EXERCISE DETAILS:
Answer these from the J.Crew second-quarter fiscal 2015 results:
(a) How much did Madewell sell in the quarter?
(b) How large was the severance charge included in operating income?
(c) What was the gross margin for the quarter?

---------- EXCERPT TO READ ----------

J.Crew Group, Inc. Announces Second Quarter Fiscal 2015 Results

27 Aug, 2015, 15:48 ET from J.Crew Group, Inc.

NEW YORK, Aug. 27, 2015 /PRNewswire/ -- J.Crew Group, Inc. (the "Company") today announced financial results for the second quarter and first half of fiscal 2015.

Second Quarter highlights:

  • Total revenues decreased 5% to $593.6 million. Comparable company sales decreased 11% following an increase of 4% in the second quarter last year.    
  • J.Crew sales decreased 10% to $506.5 million. J.Crew comparable sales decreased 13% following an increase of 3% in the second quarter last year.
  • Madewell sales increased 22% to $67.9 million. Madewell comparable sales increased 8% following an increase of 17% in the second quarter last year.      
  • Gross margin was 34.3% compared to 37.6% in the second quarter last year.
  • Selling, general and administrative expenses were flat at $199.8 million, or 33.6% of revenues, compared to 31.9% of revenues in the second quarter last year.
  • Operating income was $2.6 million compared to $36.0 million in the second quarter last year. Operating income in the second quarter this year includes a charge of $4.5 million for severance and related costs associated with our workforce reduction in June 2015.
  • Net loss was $13.6 million compared with a net income of $10.8 million in the second quarter last year.
  • Adjusted EBITDA was $41.0 million compared to $67.6 million in the second quarter last year. An explanation of the manner in which the Company uses adjusted EBITDA and a reconciliation to GAAP measures are included in Exhibit (3).

---------- DATA FOR REVIEW ----------

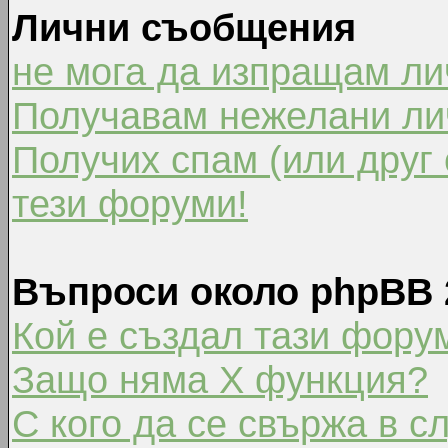
Лични съобщения
не мога да изпращам л
Получавам нежелани ли
Получих спам (или друг 
тези форуми!
Въпроси около phpBB 
Кой е създал тази фору
Защо няма X функция?
С кого да се свържа в с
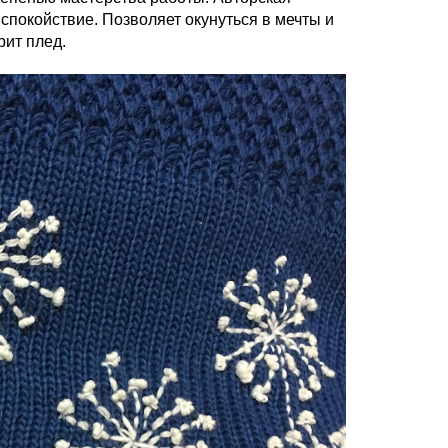
покойствие. Позволяет окунуться в мечты и
рит плед.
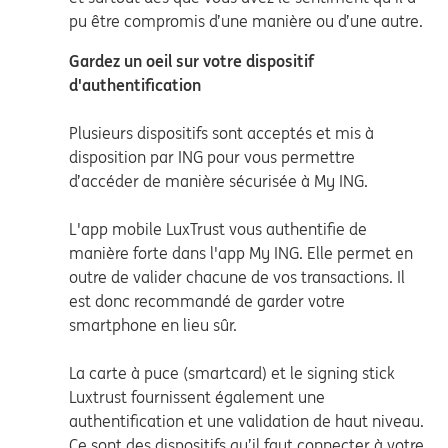
pu être compromis d’une manière ou d’une autre.
Gardez un oeil sur votre dispositif
d'authentification
Plusieurs dispositifs sont acceptés et mis à
disposition par ING pour vous permettre
d’accéder de manière sécurisée à My ING.
L'app mobile LuxTrust vous authentifie de
manière forte dans l'app My ING. Elle permet en
outre de valider chacune de vos transactions. Il
est donc recommandé de garder votre
smartphone en lieu sûr.
La carte à puce (smartcard) et le signing stick
Luxtrust fournissent également une
authentification et une validation de haut niveau.
Ce sont des dispositifs qu’il faut connecter à votre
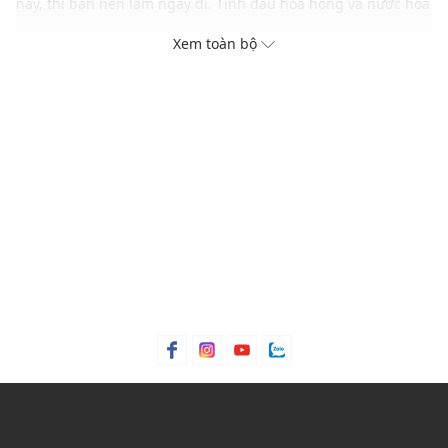
này, thì bạn nên làm ngay đi. Tinh dầu hoa hồng và nước hoa
hồng là trung tâm của hương thơm sang trọng, được người
Xem toàn bộ
hâm mộ yêu thích này, và chúng tôi đã thêm chút hương
chanh vàng và hoa phong lữ ngọt ngào để tạo ra mùi hương
kẹo ngọt này. Hãy xịt nó ở mọi nơi (nhưng không phải trên
bánh mì nướng của bạn nhé.
Điểm nổi bật
Hoa hồng tạo ra các nốt hương hoa riêng biệt
Tinh dầu chanh Sicilia mang đến hương cam quýt
Tinh dầu phong lữ mang đến hương hoa và vị ngọt
Mùi hương
Hoa cỏ | Ngọt ngào
Xuất xứ thương hiệu: Anh
Sản xuất tại: Anh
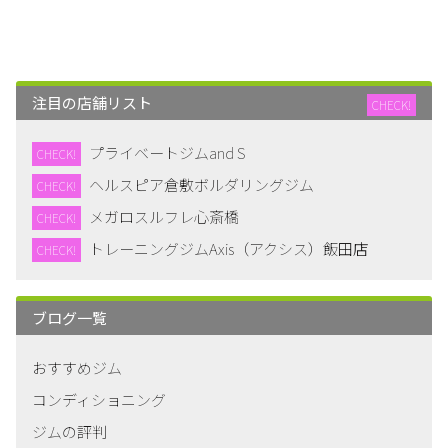
注目の店舗リスト
CHECK!
プライベートジムand S
CHECK!
ヘルスピア倉敷ボルダリングジム
CHECK!
メガロスルフレ心斎橋
CHECK!
トレーニングジムAxis（アクシス）飯田店
CHECK!
ブログ一覧
おすすめジム
コンディショニング
ジムの評判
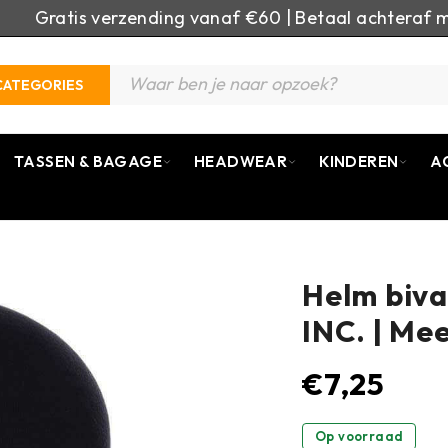
Gratis verzending vanaf €60 | Betaal achteraf m
CATEGORIES
TASSEN & BAGAGE
HEADWEAR
KINDEREN
A
Helm biva
INC. | Me
€
7,25
Op voorraad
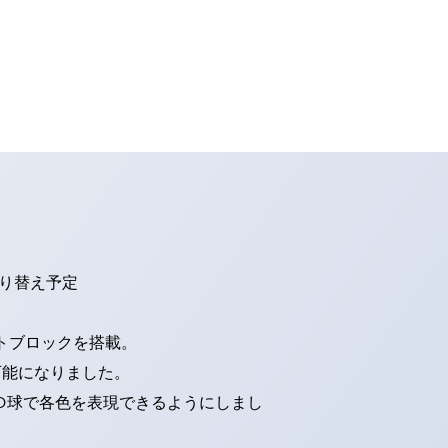
切り替え予定
トブロックを搭載。
可能になりました。
ED球で各色を表現できるようにしまし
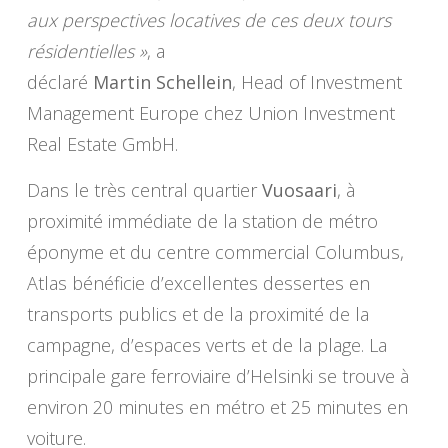
aux perspectives locatives de ces deux tours
résidentielles »
, a
déclaré
Martin Schellein
, Head of Investment
Management Europe chez Union Investment
Real Estate GmbH.
Dans le très central quartier
Vuosaari
, à
proximité immédiate de la station de métro
éponyme et du centre commercial Columbus,
Atlas bénéficie d’excellentes dessertes en
transports publics et de la proximité de la
campagne, d’espaces verts et de la plage. La
principale gare ferroviaire d’Helsinki se trouve à
environ 20 minutes en métro et 25 minutes en
voiture.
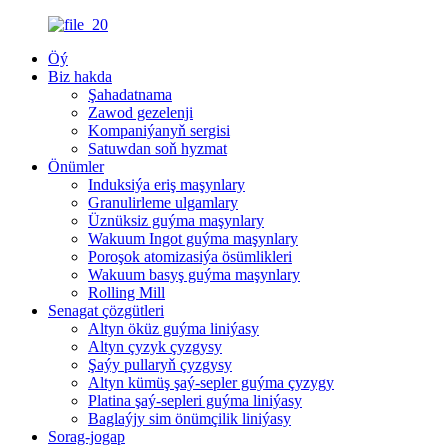
Öý
Biz hakda
Şahadatnama
Zawod gezelenji
Kompaniýanyň sergisi
Satuwdan soň hyzmat
Önümler
Induksiýa eriş maşynlary
Granulirleme ulgamlary
Üznüksiz guýma maşynlary
Wakuum Ingot guýma maşynlary
Poroşok atomizasiýa ösümlikleri
Wakuum basyş guýma maşynlary
Rolling Mill
Senagat çözgütleri
Altyn öküz guýma liniýasy
Altyn çyzyk çyzgysy
Şaýy pullaryň çyzgysy
Altyn kümüş şaý-sepler guýma çyzygy
Platina şaý-sepleri guýma liniýasy
Baglaýjy sim önümçilik liniýasy
Sorag-jogap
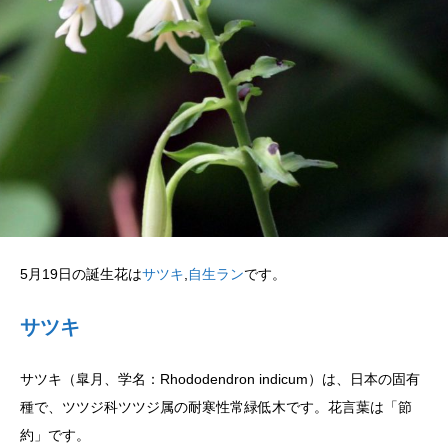
5月19日の誕生花は
サツキ
,
自生ラン
です。
サツキ
サツキ（皐月、学名：Rhododendron indicum）は、日本の固有
種で、ツツジ科ツツジ属の耐寒性常緑低木です。花言葉は「節
約」です。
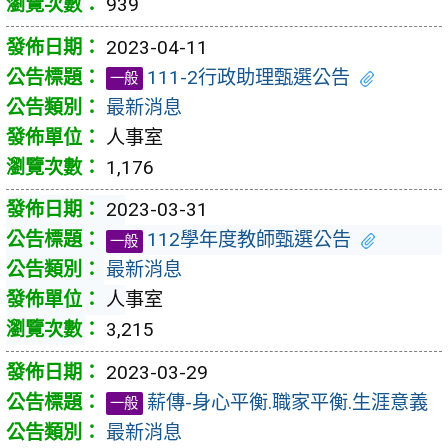
939
2023-04-11
111-2行政助理甄選公告
一般
最新消息
人事室
1,176
2023-03-31
112學年度教師甄選公告
一般
最新消息
人事室
3,215
2023-03-29
薪傳-身心平衡.職家平衡.生涯意義
一般
最新消息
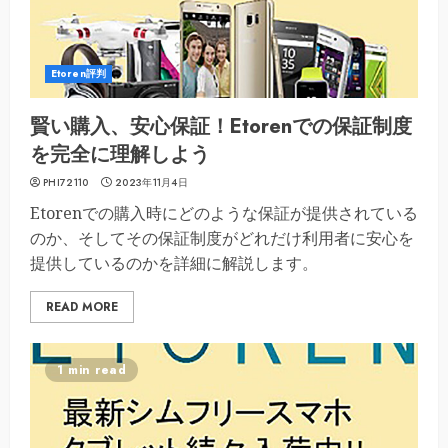
Etoren評判
賢い購入、安心保証！Etorenでの保証制度
を完全に理解しよう
PHI72110
2023年11月4日
Etorenでの購入時にどのような保証が提供されている
のか、そしてその保証制度がどれだけ利用者に安心を
提供しているのかを詳細に解説します。
READ MORE
1 min read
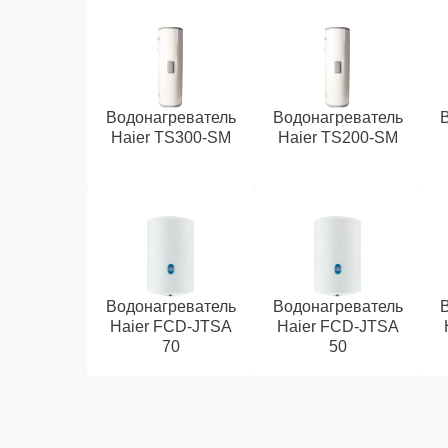
Водонагреватель
Водонагреватель
Haier TS300-SM
Haier TS200-SM
Водонагреватель
Водонагреватель
Haier FCD-JTSA
Haier FCD-JTSA
70
50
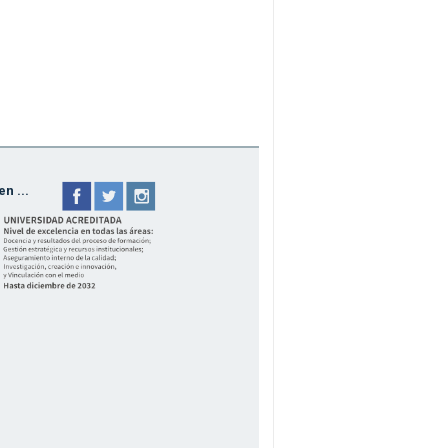
n ...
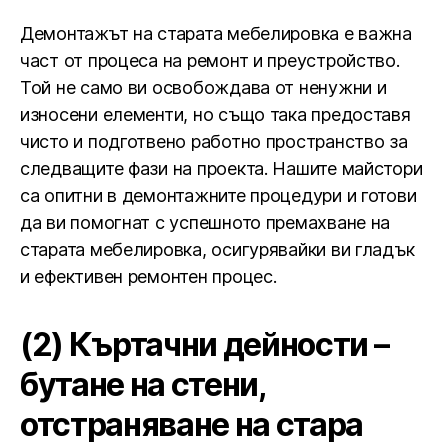
Демонтажът на старата мебелировка е важна
част от процеса на ремонт и преустройство.
Той не само ви освобождава от ненужни и
износени елементи, но също така предоставя
чисто и подготвено работно пространство за
следващите фази на проекта. Нашите майстори
са опитни в демонтажните процедури и готови
да ви помогнат с успешното премахване на
старата мебелировка, осигурявайки ви гладък
и ефективен ремонтен процес.
(2) Къртачни дейности –
бутане на стени,
отстраняване на стара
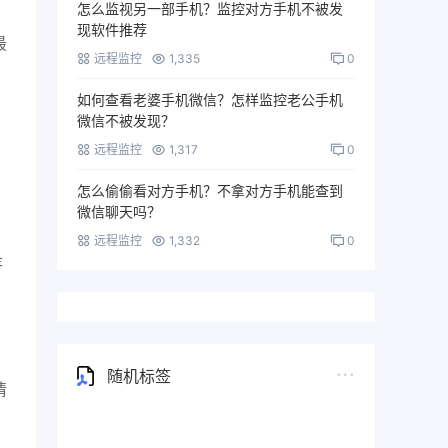
怎么监视另一部手机？监控对方手机不被发
现软件推荐
最
远程监控
1,335
0
如何查看老婆手机微信？怎样监控老公手机
微信不被发现？
远程监控
1,317
0
怎么偷偷看对方手机？不拿对方手机能查到
微信聊天吗？
远程监控
1,332
0
存
随机标签
情
vivo手机监控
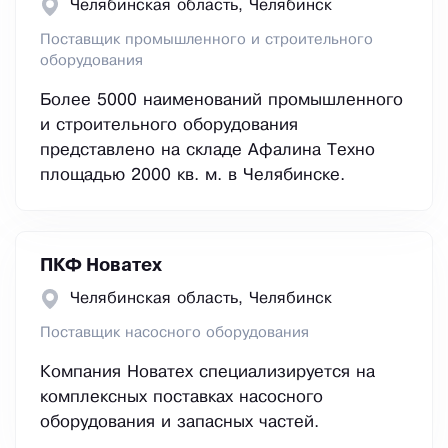
Челябинская область, Челябинск
Поставщик промышленного и строительного
оборудования
Более 5000 наименований промышленного
и строительного оборудования
представлено на складе Афалина Техно
площадью 2000 кв. м. в Челябинске.
ПКФ Новатех
Челябинская область, Челябинск
Поставщик насосного оборудования
Компания Новатех специализируется на
комплексных поставках насосного
оборудования и запасных частей.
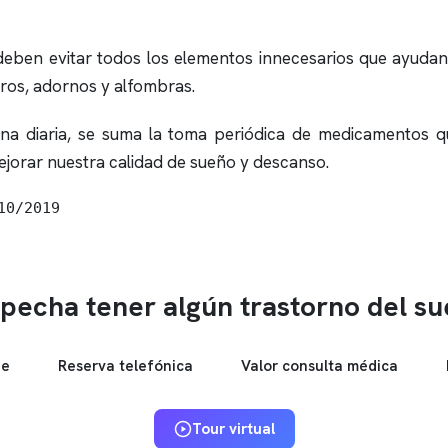
o deben evitar todos los elementos innecesarios que ayud
bros, adornos y alfombras.
a diaria, se suma la toma periódica de medicamentos que 
ejorar nuestra calidad de sueño y descanso.
10/2019
pecha tener algún trastorno del s
ne
Reserva telefónica
Valor consulta médica
Tour virtual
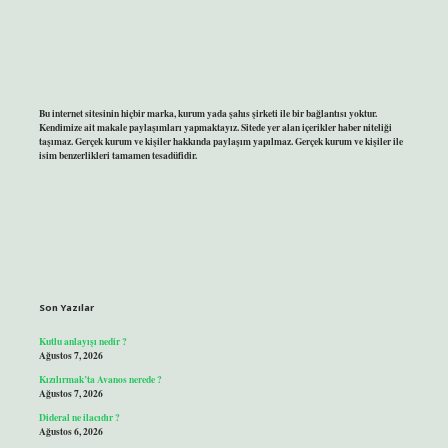
Bu internet sitesinin hiçbir marka, kurum yada şahıs şirketi ile bir bağlantısı yoktur.
Kendimize ait makale paylaşımları yapmaktayız. Sitede yer alan içerikler haber niteliği
taşımaz. Gerçek kurum ve kişiler hakkında paylaşım yapılmaz. Gerçek kurum ve kişiler ile
isim benzerlikleri tamamen tesadüfidir.
Son Yazılar
Kutlu anlayışı nedir ?
Ağustos 7, 2026
Kızılırmak’ta Avanos nerede ?
Ağustos 7, 2026
Dideral ne ilacıdır ?
Ağustos 6, 2026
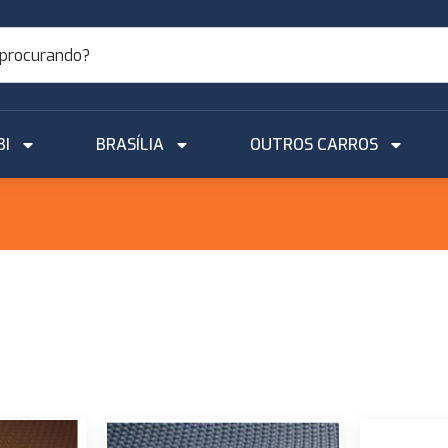
BI
BRASÍLIA
OUTROS CARROS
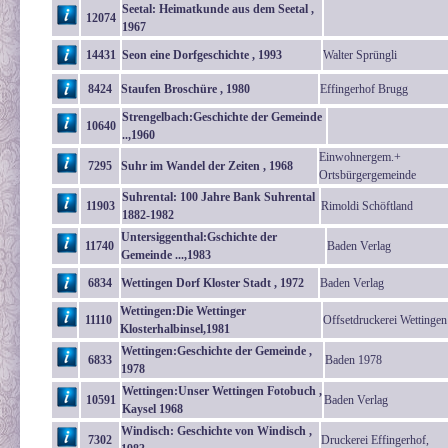
Seetal: Heimatkunde aus dem Seetal ,
12074
1967
14431
Seon eine Dorfgeschichte , 1993
Walter Sprüngli
8424
Staufen Broschüre , 1980
Effingerhof Brugg
Strengelbach:Geschichte der Gemeinde
10640
..,1960
Einwohnergem.+
7295
Suhr im Wandel der Zeiten , 1968
Ortsbürgergemeinde
Suhrental: 100 Jahre Bank Suhrental
11903
Rimoldi Schöftland
1882-1982
Untersiggenthal:Gschichte der
11740
Baden Verlag
Gemeinde ...,1983
6834
Wettingen Dorf Kloster Stadt , 1972
Baden Verlag
Wettingen:Die Wettinger
11110
Offsetdruckerei Wettingen
Klosterhalbinsel,1981
Wettingen:Geschichte der Gemeinde ,
6833
Baden 1978
1978
Wettingen:Unser Wettingen Fotobuch ,
10591
Baden Verlag
Kaysel 1968
Windisch: Geschichte von Windisch ,
7302
Druckerei Effingerhof,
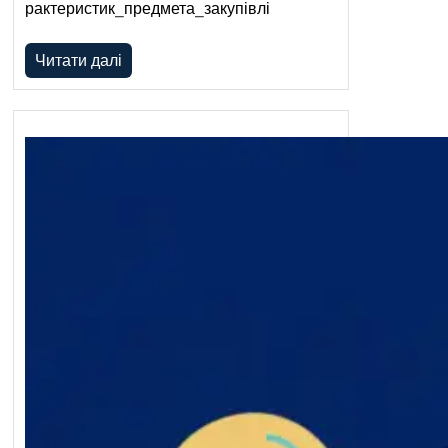
рактеристик_предмета_закупівлі
Читати далі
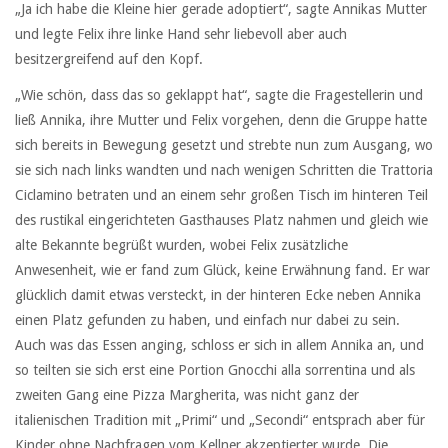
„Ja ich habe die Kleine hier gerade adoptiert“, sagte Annikas Mutter
und legte Felix ihre linke Hand sehr liebevoll aber auch
besitzergreifend auf den Kopf.
„Wie schön, dass das so geklappt hat“, sagte die Fragestellerin und
ließ Annika, ihre Mutter und Felix vorgehen, denn die Gruppe hatte
sich bereits in Bewegung gesetzt und strebte nun zum Ausgang, wo
sie sich nach links wandten und nach wenigen Schritten die Trattoria
Ciclamino betraten und an einem sehr großen Tisch im hinteren Teil
des rustikal eingerichteten Gasthauses Platz nahmen und gleich wie
alte Bekannte begrüßt wurden, wobei Felix zusätzliche
Anwesenheit, wie er fand zum Glück, keine Erwähnung fand. Er war
glücklich damit etwas versteckt, in der hinteren Ecke neben Annika
einen Platz gefunden zu haben, und einfach nur dabei zu sein.
Auch was das Essen anging, schloss er sich in allem Annika an, und
so teilten sie sich erst eine Portion Gnocchi alla sorrentina und als
zweiten Gang eine Pizza Margherita, was nicht ganz der
italienischen Tradition mit „Primi“ und „Secondi“ entsprach aber für
Kinder ohne Nachfragen vom Kellner akzeptierter wurde. Die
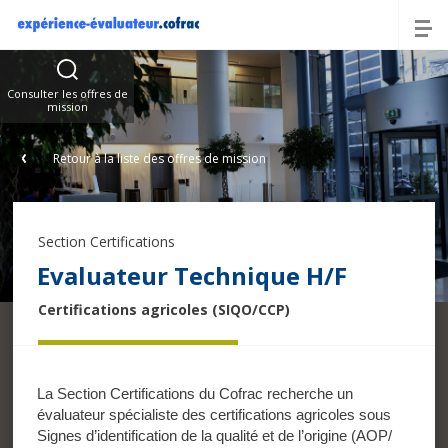
Offres
Consulter les offres de
mission
Retour à la liste des offres de mission
Section Certifications
Evaluateur Technique H/F
Certifications agricoles (SIQO/CCP)
La Section Certifications du Cofrac recherche un
évaluateur spécialiste des certifications agricoles sous
Signes d’identification de la qualité et de l’origine (AOP/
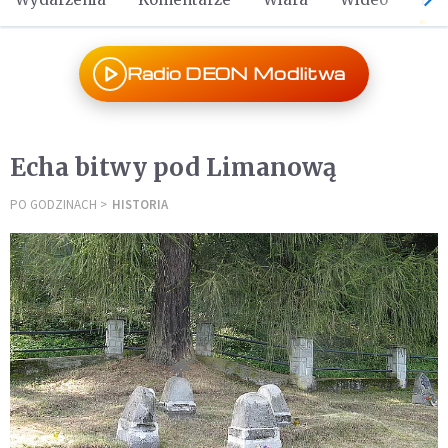
Radio DEON Modlitwa
Echa bitwy pod Limanową
PO GODZINACH
HISTORIA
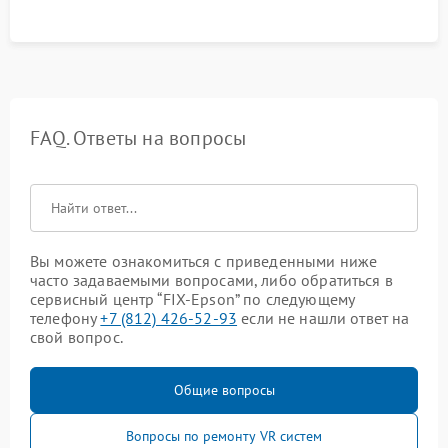
FAQ. Ответы на вопросы
Вы можете ознакомиться с приведенными ниже
часто задаваемыми вопросами, либо обратиться в
сервисный центр “FIX-Epson” по следующему
телефону
+7 (812) 426-52-93
если не нашли ответ на
свой вопрос.
Общие вопросы
Вопросы по ремонту VR систем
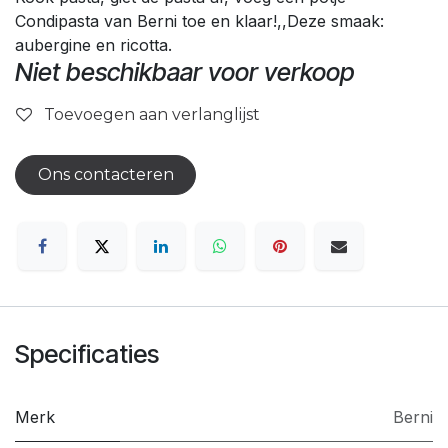
Condipasta van Berni toe en klaar!,,Deze smaak:
aubergine en ricotta.
Niet beschikbaar voor verkoop
Toevoegen aan verlanglijst
Ons contacteren
Specificaties
Merk
Berni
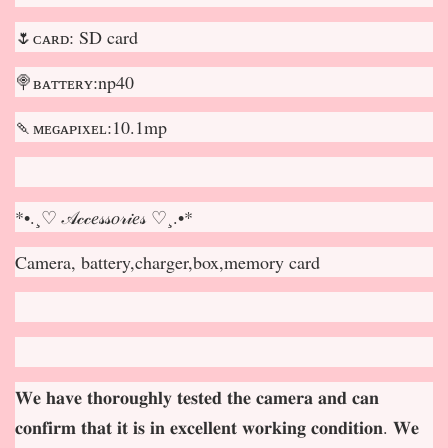
🌷ᴄᴀʀᴅ: SD card
🍭ʙᴀᴛᴛᴇʀʏ:np40
🍡ᴍᴇɢᴀᴘɪxᴇʟ:10.1mp
*•.¸♡ 𝒜𝒸𝒸𝑒𝓈𝓈𝑜𝓇𝒾𝑒𝓈 ♡¸.•*
Camera, battery,charger,box,memory card
𝐖𝐞 𝐡𝐚𝐯𝐞 𝐭𝐡𝐨𝐫𝐨𝐮𝐠𝐡𝐥𝐲 𝐭𝐞𝐬𝐭𝐞𝐝 𝐭𝐡𝐞 𝐜𝐚𝐦𝐞𝐫𝐚 𝐚𝐧𝐝 𝐜𝐚𝐧
𝐜𝐨𝐧𝐟𝐢𝐫𝐦 𝐭𝐡𝐚𝐭 𝐢𝐭 𝐢𝐬 𝐢𝐧 𝐞𝐱𝐜𝐞𝐥𝐥𝐞𝐧𝐭 𝐰𝐨𝐫𝐤𝐢𝐧𝐠 𝐜𝐨𝐧𝐝𝐢𝐭𝐢𝐨𝐧. 𝐖𝐞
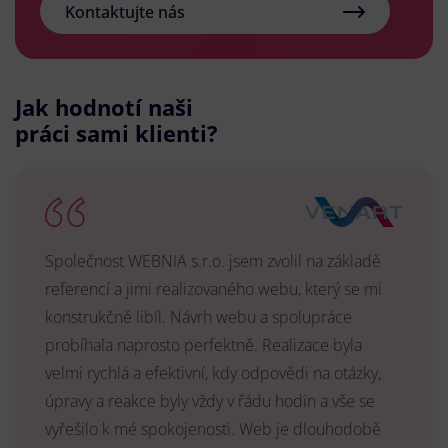
Kontaktujte nás
Jak hodnotí naši
práci sami klienti?
Společnost WEBNIA s.r.o. jsem zvolil na základě
referencí a jimi realizovaného webu, který se mi
konstrukčně libíl. Návrh webu a spolupráce
probíhala naprosto perfektně. Realizace byla
velmi rychlá a efektivní, kdy odpovědi na otázky,
úpravy a reakce byly vždy v řádu hodin a vše se
vyřešilo k mé spokojenosti. Web je dlouhodobě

----------

REPLY:
(a) $67.9 million, up 22%
(b) $4.5 million
(c) 34.3%